Clear through the mochi ice cream, we were mostly quiet. I cackled every so often. “You look like a little boy,” my brain repeated. Hilarious, every goddamn time.
So he was funny, sure, but hell’s bells, you can’t stay with a guy like that, all bluster and bullshit and barb—not and retain your dignity. I could dance like a fool with lots of people, or even just myself. In that town I knew a place with an upstairs dance floor built on springs, just like in the Richard Hugo poem. Dariusz was skinny as a fence post, but way too heavy for springs.
He called me at work after. I was a medical records clerk—no desk, and I wasn’t really supposed to talk on the phone during working hours. So I took a break and called him back from the coffee room.
“Are you alone?” Dariusz asked, all clipped and angry, so: the usual way.
Was this a drug deal? “Yeah, I’m pretty much alone,” I said. There were people near the coffee room, a bathroom outside in the hall.
“Check. Right now,” he said.
“OK, wait a sec,” I said, and then I stood there for what seemed like long enough. I could see I was alone.
I told him I was back, asked him what was up.
“You have given me crabs,” he said, all disgust.
That didn’t even register. I was picturing seafood, sushi. Said, “What?”
“They’re all over me, the filthy fuckers. They bite. I have red spots. You have given. Me. Crabs.”

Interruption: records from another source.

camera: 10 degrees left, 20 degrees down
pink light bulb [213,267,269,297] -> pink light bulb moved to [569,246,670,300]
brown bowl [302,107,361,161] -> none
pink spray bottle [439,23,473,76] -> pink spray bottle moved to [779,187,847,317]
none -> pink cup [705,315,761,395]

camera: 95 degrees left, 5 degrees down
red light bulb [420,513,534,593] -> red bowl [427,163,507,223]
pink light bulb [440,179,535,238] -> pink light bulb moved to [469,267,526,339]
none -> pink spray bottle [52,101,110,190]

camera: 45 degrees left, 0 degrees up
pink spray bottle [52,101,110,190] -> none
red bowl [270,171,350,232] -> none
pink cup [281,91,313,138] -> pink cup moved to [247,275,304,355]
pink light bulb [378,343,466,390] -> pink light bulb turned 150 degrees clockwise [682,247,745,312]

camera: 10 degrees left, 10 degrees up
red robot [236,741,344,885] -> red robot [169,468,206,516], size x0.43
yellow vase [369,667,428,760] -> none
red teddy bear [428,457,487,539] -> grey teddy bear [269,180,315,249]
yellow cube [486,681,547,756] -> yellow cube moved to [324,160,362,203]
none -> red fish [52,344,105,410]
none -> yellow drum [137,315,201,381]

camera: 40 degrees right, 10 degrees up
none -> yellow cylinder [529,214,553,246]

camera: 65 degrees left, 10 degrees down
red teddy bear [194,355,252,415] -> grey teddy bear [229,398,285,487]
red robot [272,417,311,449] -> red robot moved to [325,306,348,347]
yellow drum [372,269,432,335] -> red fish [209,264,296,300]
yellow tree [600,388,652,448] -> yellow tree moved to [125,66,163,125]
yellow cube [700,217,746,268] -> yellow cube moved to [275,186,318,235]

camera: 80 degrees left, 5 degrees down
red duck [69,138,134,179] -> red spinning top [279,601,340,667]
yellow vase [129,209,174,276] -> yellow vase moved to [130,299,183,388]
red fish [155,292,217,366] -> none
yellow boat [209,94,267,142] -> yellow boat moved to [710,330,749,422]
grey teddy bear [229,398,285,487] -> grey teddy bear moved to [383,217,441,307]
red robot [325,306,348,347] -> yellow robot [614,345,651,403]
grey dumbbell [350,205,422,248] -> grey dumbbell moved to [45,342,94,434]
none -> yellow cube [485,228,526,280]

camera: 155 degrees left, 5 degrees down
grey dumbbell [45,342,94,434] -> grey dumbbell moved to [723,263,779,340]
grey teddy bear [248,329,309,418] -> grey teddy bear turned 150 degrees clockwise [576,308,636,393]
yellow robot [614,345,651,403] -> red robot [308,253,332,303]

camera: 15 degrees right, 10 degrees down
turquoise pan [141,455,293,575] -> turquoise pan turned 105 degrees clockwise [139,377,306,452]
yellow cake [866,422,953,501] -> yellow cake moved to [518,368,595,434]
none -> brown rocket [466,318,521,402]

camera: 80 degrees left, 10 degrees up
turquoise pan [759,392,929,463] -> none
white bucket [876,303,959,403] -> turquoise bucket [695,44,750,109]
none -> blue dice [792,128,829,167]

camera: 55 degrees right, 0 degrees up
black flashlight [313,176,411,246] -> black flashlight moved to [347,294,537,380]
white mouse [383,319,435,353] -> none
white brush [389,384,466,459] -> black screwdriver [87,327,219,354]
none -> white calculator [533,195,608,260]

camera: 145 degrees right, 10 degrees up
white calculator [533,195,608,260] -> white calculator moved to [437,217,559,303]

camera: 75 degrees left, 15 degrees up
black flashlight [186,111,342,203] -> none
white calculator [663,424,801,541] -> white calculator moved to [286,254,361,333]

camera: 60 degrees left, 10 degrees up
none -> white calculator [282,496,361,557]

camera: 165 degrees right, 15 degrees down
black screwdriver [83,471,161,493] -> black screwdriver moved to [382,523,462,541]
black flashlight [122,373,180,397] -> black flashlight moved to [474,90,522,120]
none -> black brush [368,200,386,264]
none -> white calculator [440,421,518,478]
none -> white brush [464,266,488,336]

I didn’t have crabs. I still wasn’t sure I knew what they were. Isn’t that what people called gonorrhea?
“Let me call you back,” I said, and got his number, and hung up without saying goodbye.
I called a pharmacy in town and found out what it is people do when they have crabs. Apparently there’d been a local outbreak—bug bites all over town. My few times in range of crabs with Dariusz were probably too awkward for them to want to make the jump from him to me, or maybe I had natural immunity, made, as I was, of tougher, better-humored stuff. At any rate, I found out the name of the treatment, and exactly where to find it, what row, what shelf. I even wrote down the address of the store, then called Dariusz back and relayed the information. He didn’t say thanks. Embarrassed, I reckon, and a dick—a red-spotted, itchy, flea-bitten dick.
“You have given me crabs,” I accused the air of the coffee room in a thick Polish accent, jabbing it with my finger, then laughed my unchewed ass off. The room was legitimately empty, but it wouldn’t have mattered.
Karen Craigo's poetry collection No More Milk is forthcoming this summer from Sundress Publications. She teaches writing in Springfield, Missouri, and maintains a daily blog on writing called Better View of the Moon.